Dark blue-ground festival kimono decorated with sea creatures (detail), acquired from the collection of Thomas Murray. Courtesy the Minneapolis Institute of Art.

Dark blue-ground festival kimono decorated with sea creatures (detail), acquired from the collection of Thomas Murray. Courtesy the Minneapolis Institute of Art.

The Minneapolis Institute of Art (Mia) acquired a major collection of 230 Japanese textiles through a hybrid gift and purchase from Thomas Murray, a collector of Asian and tribal art based in the Bay Area. The acquisition, announced March 12, includes a huge range of Japanese clothes and textiles made for a variety of purposes and spanning the 18th century to the 20th century. The trove includes rare and colorful kimonos, textiles used by fishermen and farmers, and elaborate clothes made by the Ainu people of Hokkaido island in northern Japan from materials including elm bark cloth and salmon skin.

Siberian salmon-skin woman’s robe (back), acquired from the collection of Thomas Murray. Courtesy the Minneapolis Institute of Art.

Siberian salmon-skin woman’s robe (back), acquired from the collection of Thomas Murray.
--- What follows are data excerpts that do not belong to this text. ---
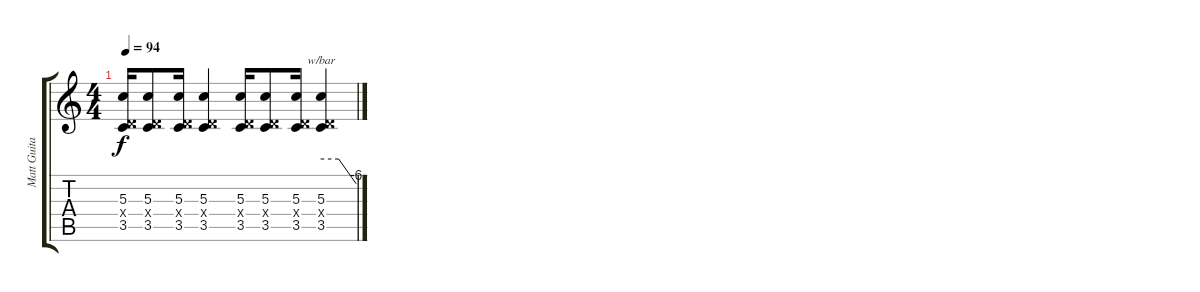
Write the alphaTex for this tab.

\track ("Matt Guitar 1" "Matt Guita") {instrument acousticguitarsteel}
\staff {score tabs}
\tuning (E4 B3 G3 D3 A2 E2) {hide}
\ts (4 4)
\tempo 94
\clef g2
\ks c
(5.3 0.4{x} 3.5).16{dy f} (5.3 0.4{x} 3.5).8 (5.3 0.4{x} 3.5).16 (5.3 0.4{x} 3.5).4 (5.3 0.4{x} 3.5).16 (5.3 0.4{x} 3.5).8 (5.3 0.4{x} 3.5).16 (5.3 0.4{x} 3.5).4{tbe (custom default 0 0 30 0 60 -24)}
Courtesy the Minneapolis Institute of Art.

In a statement, Andreas Marks, curator of Japanese and Korean art at Mia, said:

Built over nearly 40 years by a man with a fantastic eye for textiles, a collection of this importance and breadth could not be put together today. Mia is thrilled to be the recipient of these important textiles, which will catapult us amongst the foremost collections of Japanese textiles in the world.

Some 120 items from the acquisition will be showcased in a special exhibition next year at Mia.
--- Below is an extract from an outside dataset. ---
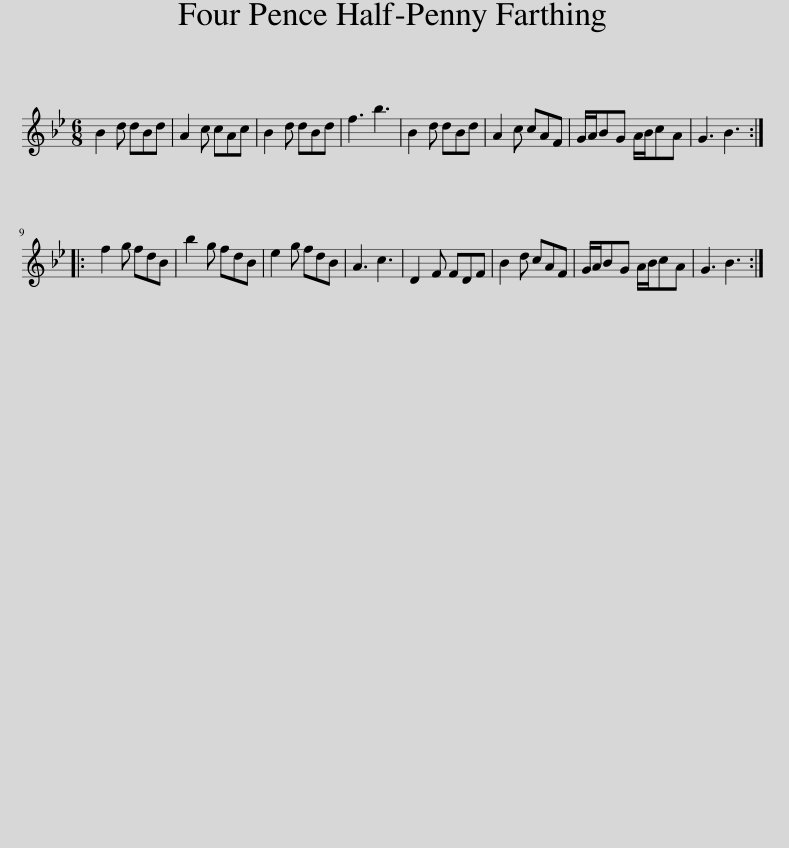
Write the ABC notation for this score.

Red, blue, and white kaparamip robe (back), acquired from the collection of Thomas Murray. Courtesy the Minneapolis Institute of Art.

Red, blue, and white kaparamip robe (back), acquired from the collection of Thomas Murray. Courtesy the Minneapolis Institute of Art.

White-ground Ryūkyūan robe (ryūso) with paired cranes pattern, acquired from the collection of Thomas Murray. Courtesy the Minneapolis Institute of Art.

White-ground Ryūkyūan robe (ryūso) with paired cranes pattern, acquired from the collection of Thomas Murray. Courtesy the Minneapolis Institute of Art.